**The task:**
Copy out each line below that has the word "limits" in it.

Collected data entries
* * * * *
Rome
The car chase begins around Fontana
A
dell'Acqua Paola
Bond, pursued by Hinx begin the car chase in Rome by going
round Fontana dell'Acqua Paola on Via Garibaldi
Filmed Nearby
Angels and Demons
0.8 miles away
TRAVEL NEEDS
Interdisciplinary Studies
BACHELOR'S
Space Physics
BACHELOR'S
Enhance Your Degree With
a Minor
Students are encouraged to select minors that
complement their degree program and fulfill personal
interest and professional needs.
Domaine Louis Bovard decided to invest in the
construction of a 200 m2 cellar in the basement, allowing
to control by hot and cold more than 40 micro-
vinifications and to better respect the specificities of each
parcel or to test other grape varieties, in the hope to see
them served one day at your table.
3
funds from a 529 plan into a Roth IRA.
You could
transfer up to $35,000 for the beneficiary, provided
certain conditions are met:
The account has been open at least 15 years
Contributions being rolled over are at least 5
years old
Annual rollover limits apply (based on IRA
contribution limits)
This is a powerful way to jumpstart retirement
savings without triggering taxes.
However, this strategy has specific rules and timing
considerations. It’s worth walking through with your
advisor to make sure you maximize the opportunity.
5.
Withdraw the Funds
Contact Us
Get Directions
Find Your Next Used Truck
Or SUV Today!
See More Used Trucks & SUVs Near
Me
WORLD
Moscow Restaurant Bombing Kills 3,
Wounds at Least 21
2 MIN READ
* * * * *
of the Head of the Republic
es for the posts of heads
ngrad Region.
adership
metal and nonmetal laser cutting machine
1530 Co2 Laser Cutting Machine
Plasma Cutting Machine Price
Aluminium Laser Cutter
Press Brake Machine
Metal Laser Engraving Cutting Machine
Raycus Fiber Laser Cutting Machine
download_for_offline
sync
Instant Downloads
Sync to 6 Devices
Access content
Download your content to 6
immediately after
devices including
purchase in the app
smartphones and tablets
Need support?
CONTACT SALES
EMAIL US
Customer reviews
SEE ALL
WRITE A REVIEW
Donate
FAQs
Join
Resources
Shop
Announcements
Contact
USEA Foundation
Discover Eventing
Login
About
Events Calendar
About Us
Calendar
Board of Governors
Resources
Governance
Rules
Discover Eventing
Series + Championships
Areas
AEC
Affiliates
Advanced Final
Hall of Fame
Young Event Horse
* * * * *
**Response area:**
Annual rollover limits apply (based on IRA
contribution limits)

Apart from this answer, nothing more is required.